Flight fuel surcharges to linger till year’s end


People hoping to travel abroad will have to wait until January for cheaper flights even though oil prices are plunging and the yen is rapidly strengthening against the dollar and euro.

Airlines operating from Japan set fuel surcharges in three-month intervals that must be approved by the Land, Infrastructure, Transport and Tourism Ministry. The new surcharges, for which carriers refer to the average Singapore kerosene price from August to October, kick in New Year’s Day.

“Given the current situation surrounding fuel prices and exchange rates, surcharges will definitely fall” starting Jan. 1, Japan Airlines spokesman Soichi Yotsuki said Monday. All Nippon Airways spokesman Shinichi Shinkawa also said that the surcharges will drop.

Yotsuki said the October-December surcharge for flights from Narita to Hawaii is ¥44,000, the same price as the basic airfare during the cheapest period in the quarter. Tickets have to be purchased seven days prior to departure.

The July-September surcharge was ¥40,000, while the April-June rate was ¥28,000. Airfares are not affected by fuel costs but by demand, so carriers raise fares over Christmas and other peak seasons, he said.

Singapore kerosene, which JAL and ANA use for fuel, peaked at 396.39 cents per gallon in July and fell to 286.89 cents in September, a level near that in February and March, according to the U.S. Energy Information Administration, which quotes the price only by month.

That only shows the drop in dollar terms. It has dropped further via the yen. The yen was quoted around 94 to the dollar Monday after touching a 13-year high of 90.93 on Friday.

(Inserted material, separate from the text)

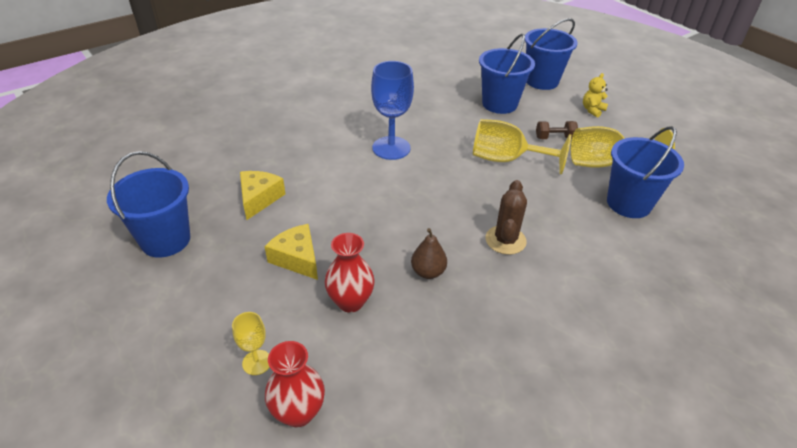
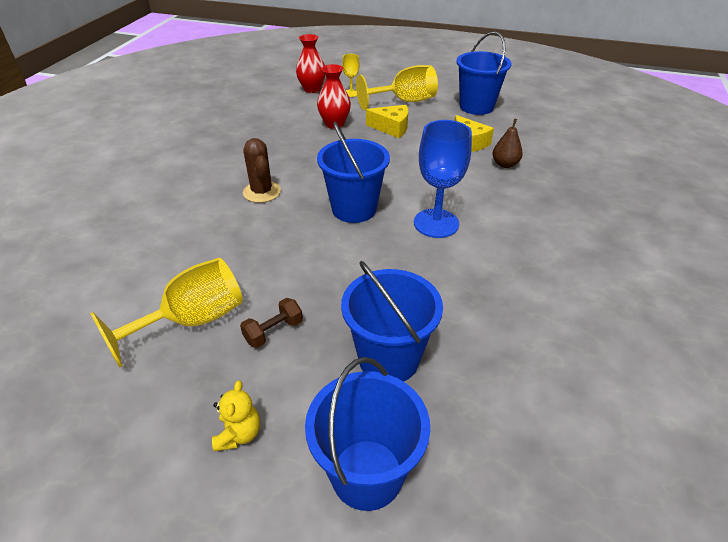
camera: 145 degrees right, 0 degrees up
brown pear [411,228,447,279] -> brown pear moved to [492,118,523,168]
yellow goblet [473,119,571,175] -> yellow goblet moved to [356,65,438,110]
blue bucket [607,126,684,218] -> blue bucket moved to [317,122,390,223]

The yen changed hands at around 110 against the dollar in August.

The carriers’ move also benefits travel agencies, as airfare and surcharges account for about 60 percent to 70 percent of their tour package prices.

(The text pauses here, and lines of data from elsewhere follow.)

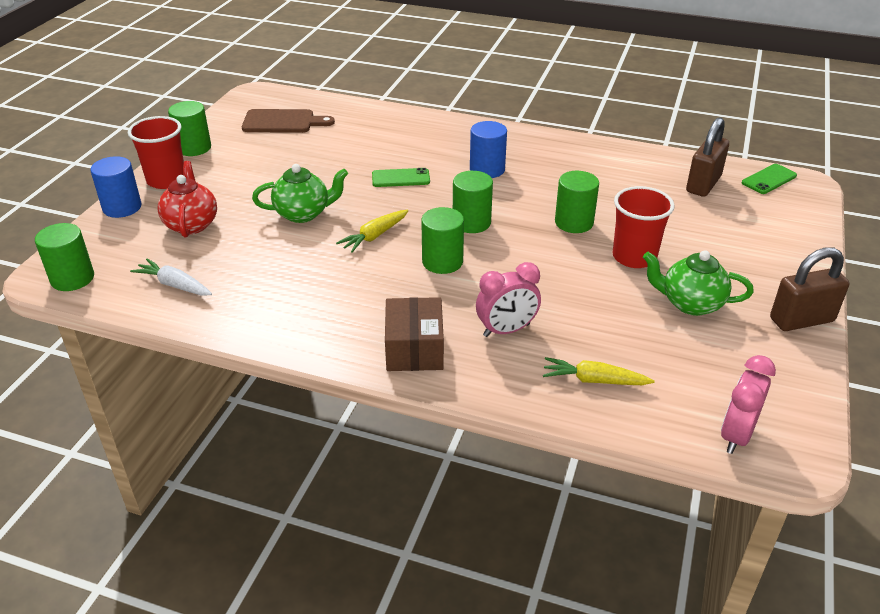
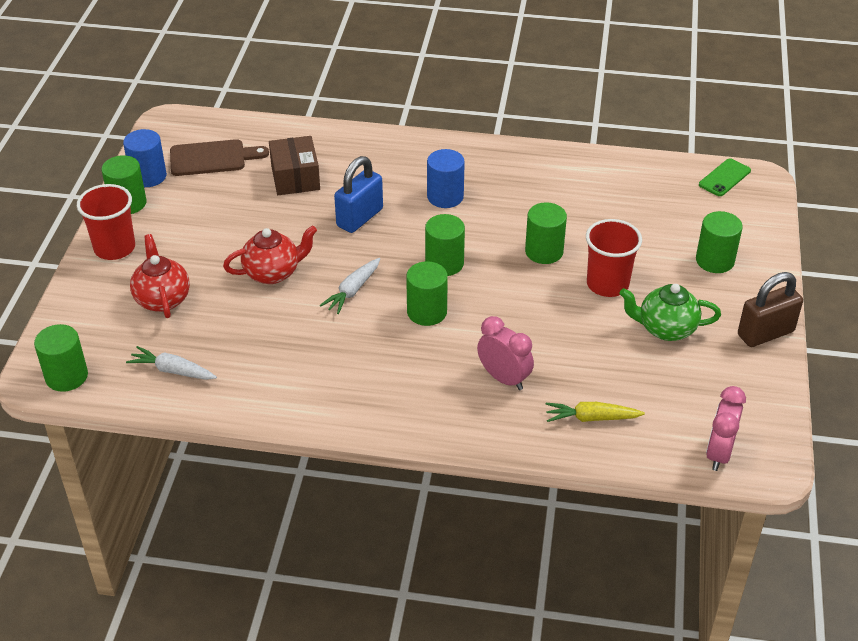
camera: 10 degrees left, 5 degrees up
blue cylinder [90,156,141,218] -> blue cylinder moved to [123,129,167,187]
green teapot [252,164,348,223] -> red teapot [223,225,317,284]
yellow carrot [336,210,408,253] -> white carrot [320,258,380,314]
green phone [372,168,430,187] -> blue padlock [334,156,383,233]
brown box [385,297,444,371] -> brown box moved to [269,136,320,195]
pink clock [476,262,541,337] -> pink clock turned 105 degrees counterclockwise [477,316,534,390]
brown padlock [686,117,729,197] -> none
none -> green cylinder [696,211,743,273]

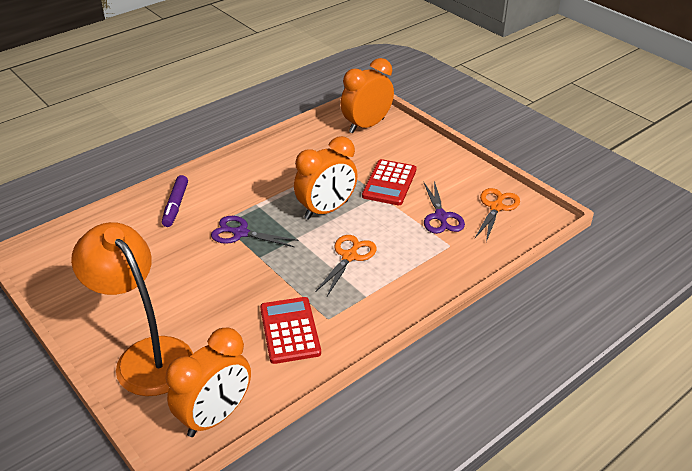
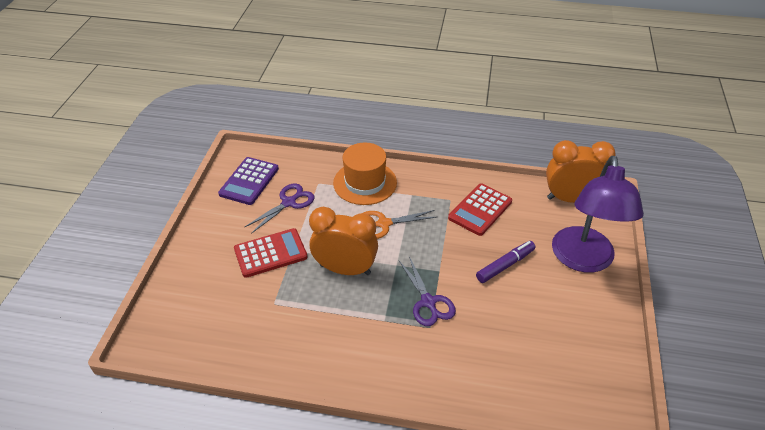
camera: 130 degrees left, 5 degrees up
orange lamp [71,222,193,396] -> purple lamp [552,156,644,273]
purple marker [162,175,188,227] -> purple marker moved to [476,241,536,283]
orange clock [341,58,394,133] -> none
orange scissors [475,188,520,242] -> purple calculator [218,157,279,205]
none -> orange hat [333,143,397,205]

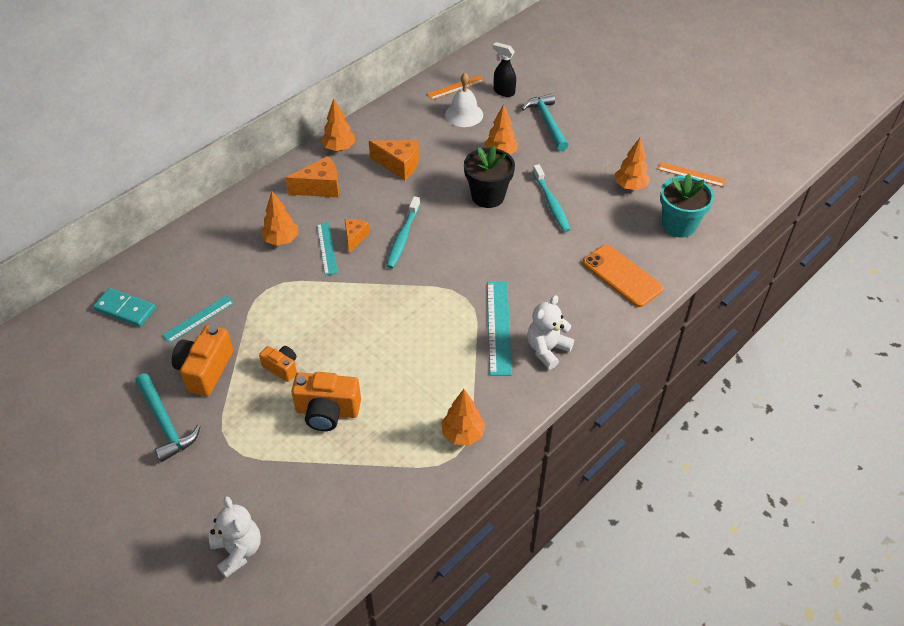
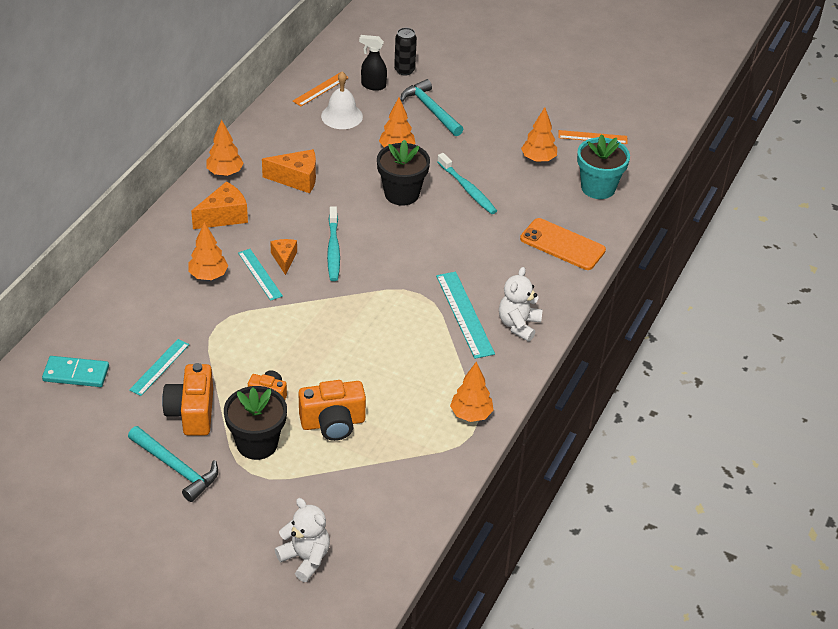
camera: 20 degrees left, 5 degrees down
none -> black flower pot [224,386,287,460]
none -> black can [394,28,417,76]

But H.I.S. Co. said it may be able to offer better deals in packages earlier than January because hotel and other costs are denominated in destination currencies and thus will be cheaper in yen.

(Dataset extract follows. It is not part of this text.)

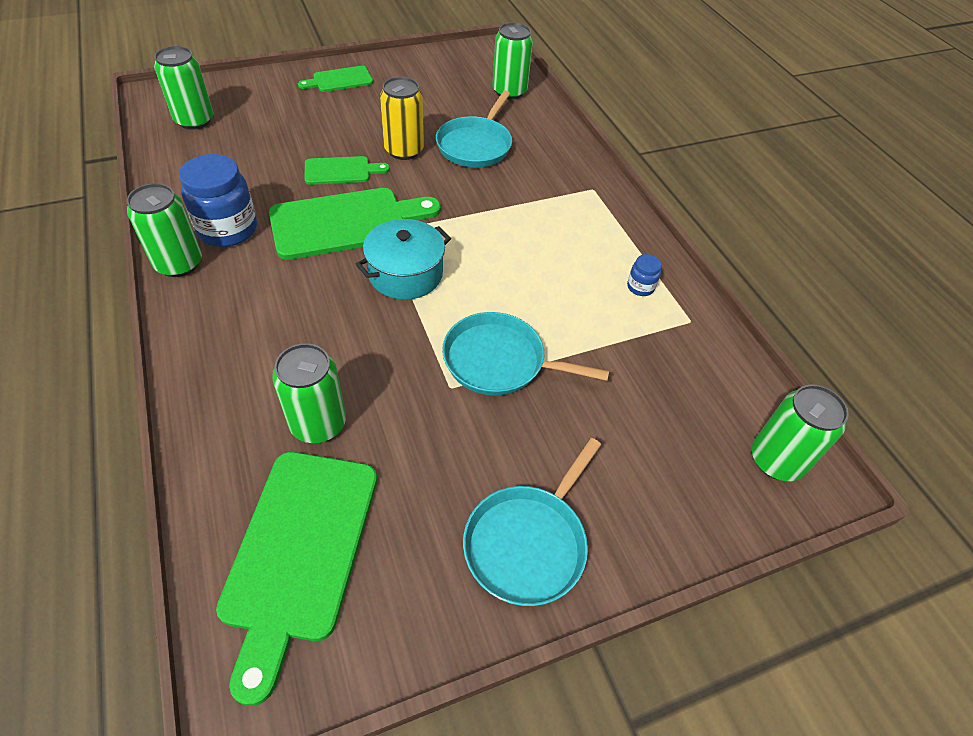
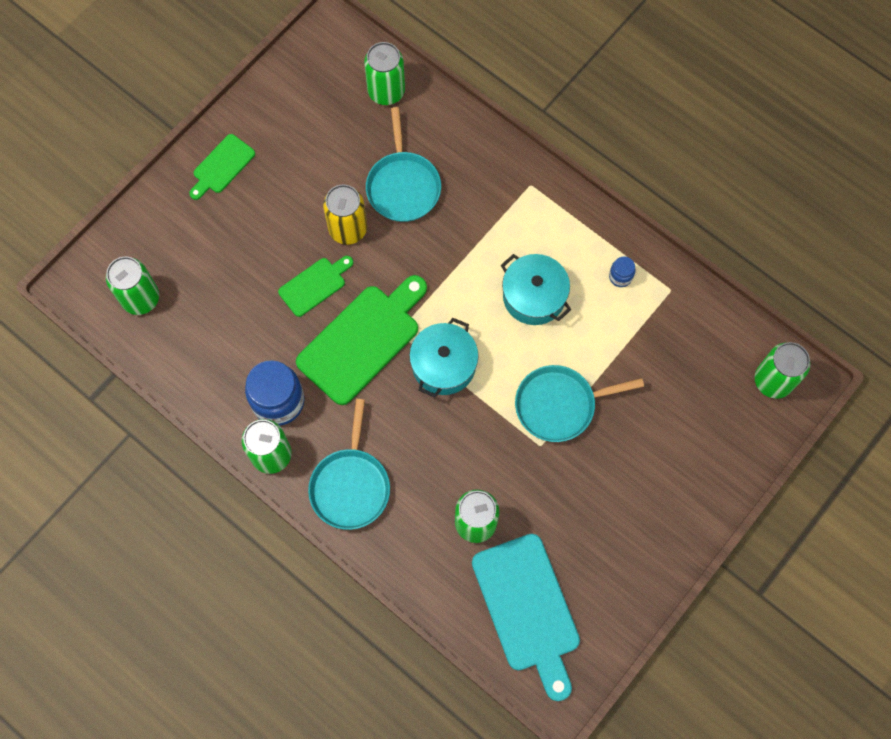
camera: 25 degrees left, 20 degrees up
green cutting board [216,452,377,706] -> turquoise cutting board [472,534,580,701]
turquoise pan [463,438,601,606] -> turquoise pan moved to [308,399,390,530]
none -> turquoise pot [501,254,572,325]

“If the exchange rate remains near where it stands now, we may be able to cut the tour package price within this year,” said Takashi Nakatani, a spokesman of H.I.S., which owns No. 1 Travel and Just Travel.

JTB Corp., Japan’s largest travel agency, said its package prices excluding airfare and surcharges will not change easily even though the exchange rate fluctuates rapidly.

“Our company is not affected by exchange rates very much,” JTB spokeswoman Megumi Ashizawa said. “But if the yen remains strong like now, we may consider” lowering prices.

Still, a “strong yen is good for Japanese tourists who purchase famous brand products overseas. I hope it will help the industry,” she added.

The number of overseas travelers from Japan fell 9.7 percent to 1.4 million in September from the same month last year as a slowing economy and high surcharges cooled consumer sentiment, according to the Japan National Tourist Organization. It has fallen year on year every month this year.